CAPRICCIO 10396   CAPRICCIO 10396

  演奏者:CONCERTO KÖLN

  CD : CAPRICCIO 10396/10460 (ドイツ)

収録作品

  1. 交響曲 ハ短調 (Largett-Allegro/Andante/Allegro assai)
  2. 交響曲 変ホ長調 (Alegro/Largett/Allegro)
  3. 交響曲 ハ長調 (Andante di molto-Allegro/Un poco andante/Allegro)
  4. 交響曲 ニ長調 (Allegro/Andante un poco largo/Allegro)
  5. 交響曲 ニ長調 「教会交響曲」(Andante maestoso/Allegro maestoso)
  6. 交響曲 嬰ハ短調 (Andante di molto/Andantino/Menuetto I-II/Allegro)
  7. 交響曲 ハ長調 (Adagio-Allegro/Andante/Allegro)
  8. 交響曲 ハ短調 「葬送交響曲」(Andante mesto/Largetto/Choral/Adagio)
(1〜4は10369に、5〜8は10460に収録)


 古典派の時代の音楽家といえば、まずハイドン・モーツァルト。その他といえばボッケリーニとグルックがちょっと知られた程度でしょうか。その陰にはおそらく数多くの知られざる作品が眠っているのでしょう。モーツアルトと同じ年に生まれ、モーツァルトより一年早く亡くなった、このクラウスさんもそのひとりです。
 クラウスさんはドイツのミルテンベルク・アム・マインというところで生まれ、マンハイムのギムナジウムからマインツの大学に進み、哲学と法律を学んだそうです。そこから今度はエアフルトに移り、バッハの弟子だったキッテルに師事して音楽を学びました。ってことは、バッハの孫弟子になるわけですね。さらにゲッティンゲンで勉強を続け、詩人のグループを作ったりもしてるそうです。
 1778年にストックホルムのグスタフ3世の宮廷に職を得、宮廷教会の楽長となります。王様の命を受けて1782年から4年間、勉強のためドイツ・イタリア・フランス・イギリスを旅行し、グルック・アルプレヒツベルガー・ハイドン・マルティーニ神父などと知己を得ます。10369に収められている交響曲ハ短調はハイドンの指揮で初演されたとのことです。そして、クラウスは1789年の末にストックホルムへ戻ります。
 グスタフ3世は文化芸術に傾倒しましたが、度が過ぎて国家財政を圧迫することとなり、反対派によって暗殺されてしまいます(ヴェルディのオペラ「仮面舞踏会」はこの史実をもとにつくられました。)その葬儀の際に葬送交響曲が演奏されました。それから程なく、後を追うようにクラウスも亡くなってしまいます。

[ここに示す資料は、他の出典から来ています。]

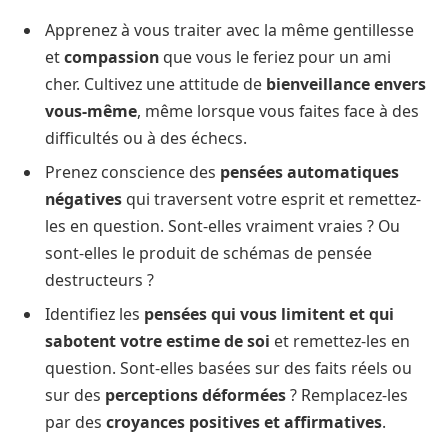
Apprenez à vous traiter avec la même gentillesse
et
compassion
que vous le feriez pour un ami
cher. Cultivez une attitude de
bienveillance envers
vous-même
, même lorsque vous faites face à des
difficultés ou à des échecs.
Prenez conscience des
pensées automatiques
négatives
qui traversent votre esprit et remettez-
les en question. Sont-elles vraiment vraies ? Ou
sont-elles le produit de schémas de pensée
destructeurs ?
Identifiez les
pensées qui vous limitent et qui
sabotent votre estime de soi
et remettez-les en
question. Sont-elles basées sur des faits réels ou
sur des
perceptions déformées
? Remplacez-les
par des
croyances positives et affirmatives
.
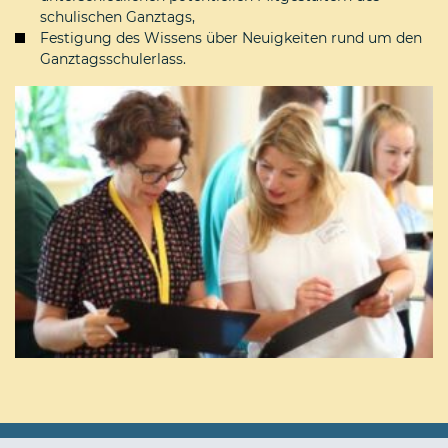
schulischen Ganztags,
Festigung des Wissens über Neuigkeiten rund um den
Ganztagsschulerlass.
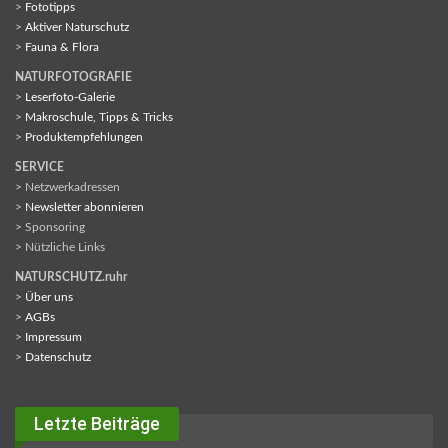
>
Fototipps
>
Aktiver Naturschutz
>
Fauna & Flora
NATURFOTOGRAFIE
>
Leserfoto-Galerie
>
Makroschule, Tipps & Tricks
>
Produktempfehlungen
SERVICE
> Netzwerkadressen
>
Newsletter abonnieren
> Sponsoring
> Nützliche Links
NATURSCHUTZ.ruhr
>
Über uns
>
AGBs
>
Impressum
>
Datenschutz
Letzte Beiträge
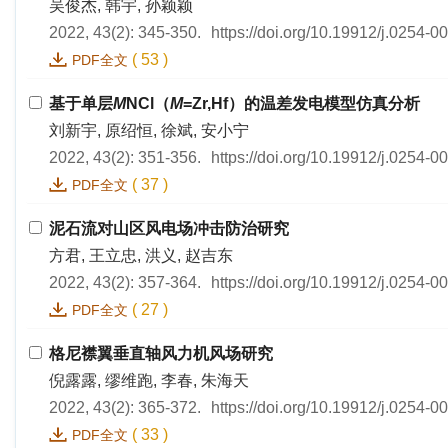
吴俊杰, 韩宇, 孙颖颖
2022, 43(2): 345-350.
https://doi.org/10.19912/j.0254-
(
53
)
PDF全文
基于单层
M
NCl（
M
=Zr,Hf）的温差发电模型仿真分析
刘新宇, 原绍恒, 徐斌, 安小宁
2022, 43(2): 351-356.
https://doi.org/10.19912/j.0254-
(
37
)
PDF全文
泥石流对山区风电场冲击防治研究
方君, 王立忠, 洪义, 赵吉东
2022, 43(2): 357-364.
https://doi.org/10.19912/j.0254-
(
27
)
PDF全文
格尼襟翼垂直轴风力机风场研究
倪露露, 缪维跑, 李春, 朱海天
2022, 43(2): 365-372.
https://doi.org/10.19912/j.0254-
(
33
)
PDF全文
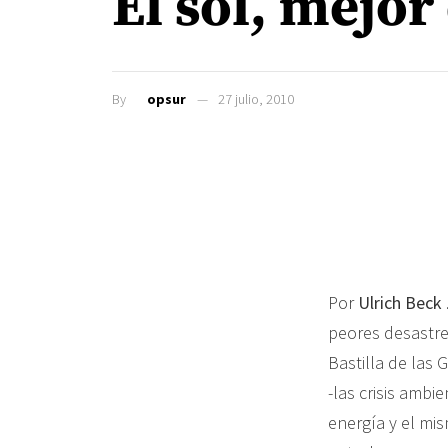
El sol, mejor
By
opsur
27 julio, 2010
Por
Ulrich Beck
peores desastre
Bastilla de las
-las crisis ambi
energía y el mis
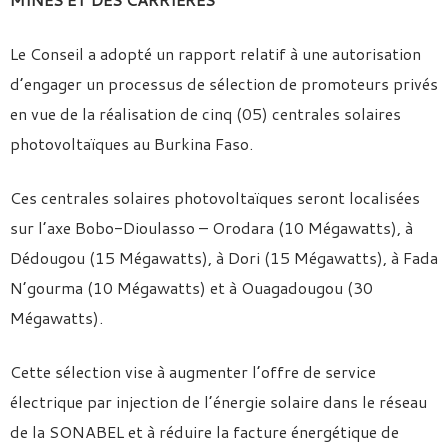
Le Conseil a adopté un rapport relatif à une autorisation
d’engager un processus de sélection de promoteurs privés
en vue de la réalisation de cinq (05) centrales solaires
photovoltaïques au Burkina Faso.
Ces centrales solaires photovoltaïques seront localisées
sur l’axe Bobo-Dioulasso – Orodara (10 Mégawatts), à
Dédougou (15 Mégawatts), à Dori (15 Mégawatts), à Fada
N’gourma (10 Mégawatts) et à Ouagadougou (30
Mégawatts).
Cette sélection vise à augmenter l’offre de service
électrique par injection de l’énergie solaire dans le réseau
de la SONABEL et à réduire la facture énergétique de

 先日ラジオで嬰ハ短調の交響曲を耳にしたのが印象に残り、CDを探したらこの2枚が見つかりました。1991年と92年に出たCDなので新しいものではありませんが、発売当初は話題になっていたのでしょうか。古典派はどちらかといえば苦手なので、私が知らなかっただけかもしれません。他にナクソスからもクラウスの交響曲のCDが3枚出ていますが、こちらはかなり人気があるらしく、店頭で見かけたことがありません。
 クラウスの交響曲はモーツァルトのような押しつけがましさがなくて、私は気に入りました。モーツァルトは一度聴いただけでメロディーが耳について離れないので、どうも押しつけがましくてイヤなのですが、クラウスさんはそういうことがありません。(これは欠点でもあるのでしょうね。)メロディーよりも構成を重視してるようです。それと、1曲を除いてメヌエットがなく、3楽章構成としています。クラウスさんは交響曲にメヌエットはそぐわないと思っていたそうです。このため1曲の長さは20分程度と、やや短めです。
 短調の作品が特にいいですね。モーツァルトの40番は冗長で大嫌いなのですが、それとはまるで違います。コンチェルトケルンの清冽な演奏に負うところも大きいとは思いますが、それにしても古典派の作品の中で短調の作品は決して多くないと思いますので、その中では出色の出来ではないかと思います。
 クラウスさんの作品は、LP時代のカタログには全く記載がありません。CDの時代になってから発掘されたようです。録音は交響曲の他に弦楽四重奏やオラトリオもありますので、またの機会にご紹介しようと思います。